3.2.2 Which options in view of lifestyle and prevention does a person at-risk have if no genetic test has been done (please describe)?

(i) In a pedigree with an intrachromosomal duplication of PLAGL1, a male has a 50% risk of transmitting a duplicated allele to offspring, whether his own duplication was maternally or paternally transmitted. In case of interchromosomal changes leading to gain of 6q24 the segregation might be dependent on the size of the exchanged fragments. Carriers of a balanced translocation affecting chromosome 6 have an increased risk for their offspring carrying an unbalanced aberration of 6q24, which in case of paternal gain leads to 6q24 TNDM. Similarly, there is theoretically an increased risk for UPD(6q24)pat due to trisomy/monosomy rescue. (ii) In a pedigree with ZFP57 mutation, homozygous individuals are at risk of 6q24 TNDM.

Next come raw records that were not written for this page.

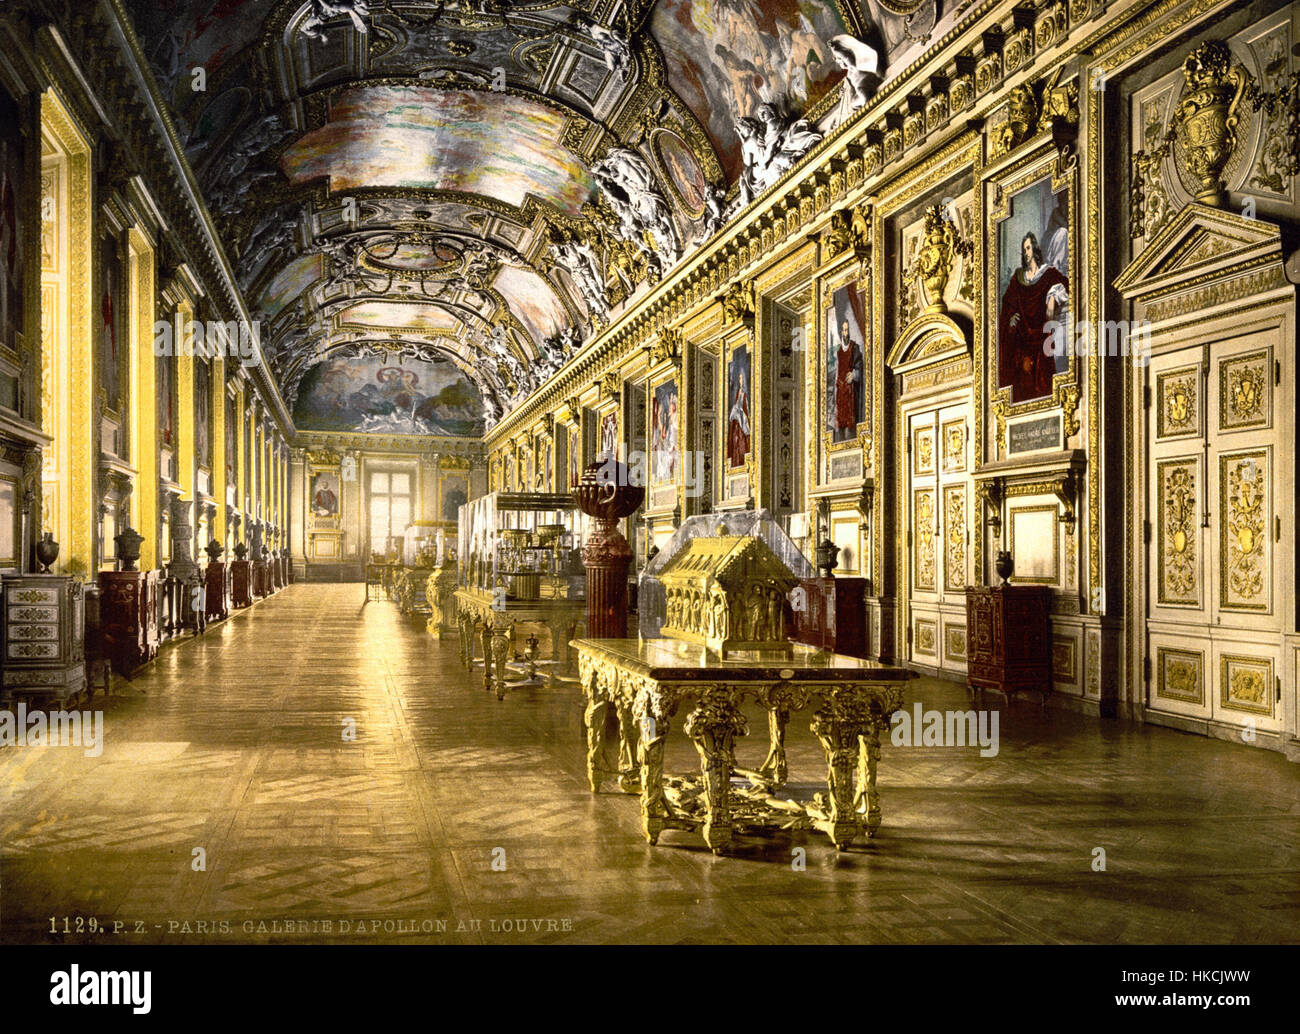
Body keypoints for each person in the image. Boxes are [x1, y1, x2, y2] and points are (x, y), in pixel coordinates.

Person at [998, 232, 1069, 402]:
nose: (1026, 253)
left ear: (1035, 248)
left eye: (1028, 248)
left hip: (1041, 331)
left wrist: (1052, 297)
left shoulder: (1048, 273)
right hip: (1022, 335)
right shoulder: (1018, 278)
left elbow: (1064, 284)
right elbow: (1007, 303)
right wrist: (1010, 318)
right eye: (1024, 250)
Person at [831, 316, 864, 441]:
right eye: (843, 330)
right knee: (841, 423)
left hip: (850, 391)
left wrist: (854, 374)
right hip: (840, 391)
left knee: (850, 423)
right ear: (841, 332)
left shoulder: (854, 348)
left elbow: (859, 365)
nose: (845, 333)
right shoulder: (839, 351)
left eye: (847, 330)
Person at [727, 367, 750, 467]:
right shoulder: (738, 392)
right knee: (735, 441)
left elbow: (745, 408)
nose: (740, 380)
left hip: (742, 420)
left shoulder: (744, 393)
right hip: (737, 421)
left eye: (741, 378)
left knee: (740, 442)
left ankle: (741, 460)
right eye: (739, 378)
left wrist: (739, 411)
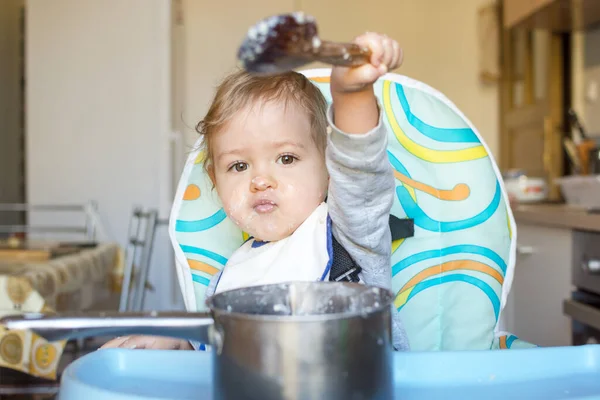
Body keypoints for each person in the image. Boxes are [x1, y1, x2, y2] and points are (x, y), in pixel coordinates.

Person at [101, 31, 409, 351]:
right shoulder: (232, 278)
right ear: (215, 181)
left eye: (286, 158)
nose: (260, 180)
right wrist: (177, 343)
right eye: (239, 166)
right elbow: (217, 353)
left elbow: (360, 169)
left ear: (331, 168)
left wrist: (352, 93)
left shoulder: (353, 235)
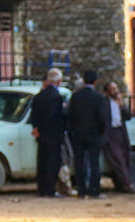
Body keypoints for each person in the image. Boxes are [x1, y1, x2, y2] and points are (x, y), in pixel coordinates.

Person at [67, 70, 109, 199]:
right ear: (95, 82)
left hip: (78, 134)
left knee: (79, 163)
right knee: (94, 162)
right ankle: (94, 189)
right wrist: (102, 131)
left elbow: (70, 116)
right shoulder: (98, 98)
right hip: (94, 134)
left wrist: (73, 131)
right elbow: (102, 117)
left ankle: (81, 189)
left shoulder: (76, 97)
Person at [28, 68, 66, 197]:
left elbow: (34, 115)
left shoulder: (39, 96)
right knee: (52, 162)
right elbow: (55, 117)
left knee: (42, 162)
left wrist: (37, 128)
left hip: (41, 134)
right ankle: (50, 189)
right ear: (59, 81)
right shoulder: (57, 97)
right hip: (53, 134)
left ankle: (42, 188)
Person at [103, 81, 134, 192]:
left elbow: (128, 117)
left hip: (120, 132)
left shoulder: (120, 102)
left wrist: (122, 106)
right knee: (118, 159)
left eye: (116, 88)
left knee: (125, 158)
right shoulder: (104, 102)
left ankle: (122, 185)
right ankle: (128, 184)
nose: (115, 91)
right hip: (110, 133)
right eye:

3.3 Genetic risk assessment in family members of a diseased person

Most molecular aberrations in 6q24 TNDM are sporadic (UPD(6q24)pat and the majority of PLAGL1 hypomethylation cases).1 In these cases, family members are at only population risk. However, for chromosomal aberrations leading to duplication of 6q24 and ZFP57 mutation, there is a risk to family members. Homozygous mutations of ZFP57 and paternal inheritance of 6q24 duplication both carry in principle 100% risk of 6q24 TNDM (though non-penetrance is observed, see earlier). Also balanced chromosome 6 aberrations in one of the parents lead to an increased risk for 6q24 TNDM as part of gain affecting 6q24 or UPD derived from malsegregation and rescue, respectively. In patients with MLMD, maternal effect mutations might lead to an up to 100% recurrence risk in offspring.

3.3.1 Does the result of a genetic test resolve the genetic situation in that family?


3.3.2 Can a genetic test in the index patient save genetic or other tests in family members?


3.3.3 Does a positive genetic test result in the index patient enable a predictive test in a family member?


3.4 Prenatal diagnosis

(To be answered if in 1.9 ‘D’ was marked)

3.4.1 Does a positive genetic test result in the index patient enable a prenatal diagnosis?

Yes, although see caveat regarding methylation testing. However, due to the rarity of the disorder information is very scarce at present.

4. If applicable, further consequences of testing

Please assume that the result of a genetic test has no immediate medical consequences. Is there any evidence that a genetic test is nevertheless useful for the patient or his/her relatives? (Please describe)

The identification of a mutation or epimutation allows delineation of recurrence risk for the patient and his or her family as well as indicating risk of diabetes recurrence in later life.